Prawie sześciuset pracowników zakładów mięsnych "Agros-Koszalin" rozpoczęło w sobotę 6 września protest w obronie swoich miejsc pracy. Zakład nie ma za co skupować trzody od rolników. Nie może dostać kredytu z żadnego banku, pomóc nie chce również państwo, które ma 20% akcji firmy. Jeśli zakład upadnie pracę stracą nie tylko zatrudnieni tam ludzie, ale i rolnicy dostarczający żywiec. A jest ich około trzech tysięcy.

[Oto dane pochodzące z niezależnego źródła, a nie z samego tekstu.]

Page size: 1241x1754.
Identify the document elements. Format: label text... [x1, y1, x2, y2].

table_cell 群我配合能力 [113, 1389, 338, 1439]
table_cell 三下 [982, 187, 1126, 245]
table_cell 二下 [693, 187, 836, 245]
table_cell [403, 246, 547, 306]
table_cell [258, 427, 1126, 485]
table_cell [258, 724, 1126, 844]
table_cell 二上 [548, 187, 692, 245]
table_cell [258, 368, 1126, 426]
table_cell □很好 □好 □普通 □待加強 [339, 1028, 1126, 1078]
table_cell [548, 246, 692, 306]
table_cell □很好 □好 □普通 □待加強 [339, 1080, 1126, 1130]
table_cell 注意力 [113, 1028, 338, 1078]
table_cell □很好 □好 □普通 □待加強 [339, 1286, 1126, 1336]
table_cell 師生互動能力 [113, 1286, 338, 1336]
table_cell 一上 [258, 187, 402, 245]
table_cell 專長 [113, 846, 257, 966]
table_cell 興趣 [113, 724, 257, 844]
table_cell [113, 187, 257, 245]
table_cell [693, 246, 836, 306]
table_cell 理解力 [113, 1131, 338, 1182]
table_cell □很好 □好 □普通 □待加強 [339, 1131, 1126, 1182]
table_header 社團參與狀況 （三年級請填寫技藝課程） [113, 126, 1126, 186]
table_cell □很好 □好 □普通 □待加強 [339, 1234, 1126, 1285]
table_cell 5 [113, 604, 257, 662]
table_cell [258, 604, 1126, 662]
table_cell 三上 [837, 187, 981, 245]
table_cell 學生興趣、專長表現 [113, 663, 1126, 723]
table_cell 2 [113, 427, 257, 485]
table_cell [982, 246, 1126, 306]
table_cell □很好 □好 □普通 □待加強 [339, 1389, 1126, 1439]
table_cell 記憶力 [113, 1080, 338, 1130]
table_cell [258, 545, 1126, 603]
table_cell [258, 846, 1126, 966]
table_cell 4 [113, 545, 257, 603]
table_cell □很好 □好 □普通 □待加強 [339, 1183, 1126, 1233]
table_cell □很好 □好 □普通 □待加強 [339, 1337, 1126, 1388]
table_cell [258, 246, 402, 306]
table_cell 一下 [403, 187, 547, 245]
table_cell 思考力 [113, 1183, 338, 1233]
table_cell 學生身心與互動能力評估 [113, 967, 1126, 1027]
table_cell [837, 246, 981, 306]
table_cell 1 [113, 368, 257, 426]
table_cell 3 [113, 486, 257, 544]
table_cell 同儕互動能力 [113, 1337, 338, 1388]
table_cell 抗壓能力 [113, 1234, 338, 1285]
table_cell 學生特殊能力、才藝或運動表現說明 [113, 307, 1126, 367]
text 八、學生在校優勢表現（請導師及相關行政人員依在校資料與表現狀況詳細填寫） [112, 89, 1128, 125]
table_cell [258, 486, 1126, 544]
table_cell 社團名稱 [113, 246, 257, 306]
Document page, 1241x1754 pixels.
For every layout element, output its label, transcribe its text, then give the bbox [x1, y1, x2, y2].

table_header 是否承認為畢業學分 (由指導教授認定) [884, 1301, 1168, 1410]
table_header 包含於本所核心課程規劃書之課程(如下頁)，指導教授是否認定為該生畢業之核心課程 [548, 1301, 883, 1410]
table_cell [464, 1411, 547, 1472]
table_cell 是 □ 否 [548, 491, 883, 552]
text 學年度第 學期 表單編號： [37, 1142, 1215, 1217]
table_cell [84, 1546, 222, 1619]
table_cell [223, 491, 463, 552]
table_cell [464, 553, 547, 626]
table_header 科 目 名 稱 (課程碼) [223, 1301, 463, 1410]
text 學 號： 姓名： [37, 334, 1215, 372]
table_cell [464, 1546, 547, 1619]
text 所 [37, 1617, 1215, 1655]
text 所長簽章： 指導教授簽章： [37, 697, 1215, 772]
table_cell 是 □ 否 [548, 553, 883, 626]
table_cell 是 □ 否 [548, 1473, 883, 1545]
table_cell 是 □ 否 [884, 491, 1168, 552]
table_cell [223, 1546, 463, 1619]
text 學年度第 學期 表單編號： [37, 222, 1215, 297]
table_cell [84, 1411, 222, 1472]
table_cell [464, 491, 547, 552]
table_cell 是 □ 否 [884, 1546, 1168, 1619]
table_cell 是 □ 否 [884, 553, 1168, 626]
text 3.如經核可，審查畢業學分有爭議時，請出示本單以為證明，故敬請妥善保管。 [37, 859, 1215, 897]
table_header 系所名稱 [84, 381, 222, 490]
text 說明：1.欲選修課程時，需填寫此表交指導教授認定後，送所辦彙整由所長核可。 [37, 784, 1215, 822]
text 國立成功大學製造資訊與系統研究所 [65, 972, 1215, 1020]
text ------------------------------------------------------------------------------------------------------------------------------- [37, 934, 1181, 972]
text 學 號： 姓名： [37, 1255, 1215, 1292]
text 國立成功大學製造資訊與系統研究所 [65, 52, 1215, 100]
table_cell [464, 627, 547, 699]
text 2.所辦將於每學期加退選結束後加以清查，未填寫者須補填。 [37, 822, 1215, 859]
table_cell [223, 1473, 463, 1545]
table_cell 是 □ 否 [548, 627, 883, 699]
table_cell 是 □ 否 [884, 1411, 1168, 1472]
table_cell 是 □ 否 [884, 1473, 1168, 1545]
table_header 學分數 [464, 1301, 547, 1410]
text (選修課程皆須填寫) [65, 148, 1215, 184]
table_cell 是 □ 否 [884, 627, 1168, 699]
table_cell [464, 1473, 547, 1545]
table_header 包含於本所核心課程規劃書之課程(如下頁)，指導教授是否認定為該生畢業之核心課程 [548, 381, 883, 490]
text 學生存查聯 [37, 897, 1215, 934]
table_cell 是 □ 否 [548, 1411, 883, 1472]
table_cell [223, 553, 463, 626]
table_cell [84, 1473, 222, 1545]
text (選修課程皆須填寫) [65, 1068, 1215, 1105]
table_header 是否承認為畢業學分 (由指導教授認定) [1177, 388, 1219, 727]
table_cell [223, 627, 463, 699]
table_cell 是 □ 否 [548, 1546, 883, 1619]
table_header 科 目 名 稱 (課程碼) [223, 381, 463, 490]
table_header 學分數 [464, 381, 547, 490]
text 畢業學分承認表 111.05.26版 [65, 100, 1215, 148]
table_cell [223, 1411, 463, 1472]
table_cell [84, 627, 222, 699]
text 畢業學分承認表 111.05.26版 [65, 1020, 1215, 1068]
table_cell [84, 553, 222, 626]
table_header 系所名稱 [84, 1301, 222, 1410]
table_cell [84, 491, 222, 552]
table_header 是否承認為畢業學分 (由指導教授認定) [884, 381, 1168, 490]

Jest o co walczyć. Agros to jedyny duży zakład mięsny na Pomorzu Środkowym,
spełniający normy unijne, który skupuje żywiec od rolników i jedyny, który
prowadzi skup interwencyjny na rzecz państwa. Ale firmie od wielu miesięcy
brakuje pieniędzy na zwiększenie produkcji. Ponieważ banki nie chcą udzielić
kredytu, firma zwróciła się o pomoc do Skarbu Państwa. Tu niestety pieniądze też
się nie znalazły.
Agros musi konkurować z zachodnimi firmami, które mają
na Pomorzu własne zakłady mięsne i własne fermy zwierząt. Nie muszą więc kupować
żywca od rolników. Jeśli Agros upadnie, Koszalin straci 600 miejsc pracy a 3
tys. gospodarstw rolnych - możliwość sprzedaży żywca - mówili protestujący
pracownicy firmy. Swoje żądania pracownicy przedstawią Ministrowi Gospodarki i
Pracy.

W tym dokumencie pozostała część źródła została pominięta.